Classification table of national standard diamond cutting ratio
Grade/measurement items are generally good, very good, very good and average.
Platform width ratio ≤ 50.051.0 ~ 52.053.0 ~ 66.067.0 ~ 70.0 ≥ 71.0.
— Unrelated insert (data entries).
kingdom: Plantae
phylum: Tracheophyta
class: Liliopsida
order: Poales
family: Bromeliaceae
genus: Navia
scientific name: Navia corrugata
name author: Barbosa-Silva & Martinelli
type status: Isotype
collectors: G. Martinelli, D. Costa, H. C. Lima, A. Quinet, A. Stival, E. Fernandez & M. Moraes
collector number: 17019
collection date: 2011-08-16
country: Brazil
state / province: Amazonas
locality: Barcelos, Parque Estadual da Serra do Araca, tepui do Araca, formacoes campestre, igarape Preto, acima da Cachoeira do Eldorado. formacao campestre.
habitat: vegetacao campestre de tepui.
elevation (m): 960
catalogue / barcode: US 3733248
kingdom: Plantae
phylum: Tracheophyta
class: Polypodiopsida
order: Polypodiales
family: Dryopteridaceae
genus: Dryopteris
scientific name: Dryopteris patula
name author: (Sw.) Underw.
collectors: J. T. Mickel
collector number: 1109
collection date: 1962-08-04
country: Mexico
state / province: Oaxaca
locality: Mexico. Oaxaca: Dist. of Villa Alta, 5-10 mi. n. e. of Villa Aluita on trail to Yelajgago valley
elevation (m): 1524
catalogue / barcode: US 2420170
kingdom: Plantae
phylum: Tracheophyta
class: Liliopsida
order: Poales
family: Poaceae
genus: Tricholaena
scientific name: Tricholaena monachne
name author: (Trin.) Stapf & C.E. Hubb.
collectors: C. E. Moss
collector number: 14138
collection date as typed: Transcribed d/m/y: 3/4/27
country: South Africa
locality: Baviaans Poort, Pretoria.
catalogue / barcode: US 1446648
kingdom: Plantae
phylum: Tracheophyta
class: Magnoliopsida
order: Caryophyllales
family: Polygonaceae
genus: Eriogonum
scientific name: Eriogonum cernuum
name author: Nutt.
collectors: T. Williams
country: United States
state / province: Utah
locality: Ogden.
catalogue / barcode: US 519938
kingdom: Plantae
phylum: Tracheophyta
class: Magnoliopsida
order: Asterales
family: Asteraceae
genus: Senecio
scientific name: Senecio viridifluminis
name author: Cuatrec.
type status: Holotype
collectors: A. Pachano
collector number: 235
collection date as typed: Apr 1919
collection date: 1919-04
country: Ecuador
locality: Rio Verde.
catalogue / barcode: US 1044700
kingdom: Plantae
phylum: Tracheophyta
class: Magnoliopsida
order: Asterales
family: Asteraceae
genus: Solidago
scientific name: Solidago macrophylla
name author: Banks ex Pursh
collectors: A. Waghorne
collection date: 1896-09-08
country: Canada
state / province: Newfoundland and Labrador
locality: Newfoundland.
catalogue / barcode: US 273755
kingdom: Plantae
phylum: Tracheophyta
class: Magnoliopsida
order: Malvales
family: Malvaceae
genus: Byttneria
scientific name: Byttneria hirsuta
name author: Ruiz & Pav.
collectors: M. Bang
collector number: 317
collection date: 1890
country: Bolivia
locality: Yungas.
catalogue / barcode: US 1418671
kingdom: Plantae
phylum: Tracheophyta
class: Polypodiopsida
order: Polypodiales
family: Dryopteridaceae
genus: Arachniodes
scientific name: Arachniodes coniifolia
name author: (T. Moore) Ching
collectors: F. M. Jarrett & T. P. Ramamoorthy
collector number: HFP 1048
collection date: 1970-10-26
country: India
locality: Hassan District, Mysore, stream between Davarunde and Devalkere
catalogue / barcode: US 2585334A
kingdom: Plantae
Crown height ratio ≤ 8.59.0 ~10.51.0 ~16.016.5 ~18.0 ≥18.5.
The waist thickness ratio is 0 ~ 0.51.0 ~1.52.0 ~ 4.55.0-7.5 ≥ 8.0.
(extremely thin) (thin) (medium) (thick) (extremely thick)
Pavilion depth ratio ≤ 39.5 40.0 ~ 41.041.5 ~ 45.0 45.5 ~ 46.5 ≥ 47.0.
Depth ratio ≤ 52.5 53.0 ~ 55.5 56.0 ~ 63.5 64.0 ~ 66.5 ≥ 67.0
Crown angle ≤ 26.5 27.0 ~ 30.531.0-37.5 38.0-40.5 ≥ 41.0
The above table is the national standard diamond cutting ratio table. . . You can compare the standards of GIA. . . There are certain differences. . .
The online price of this diamond is 4000-4500. If it is a shopping mall, it may reach 8000- 10000.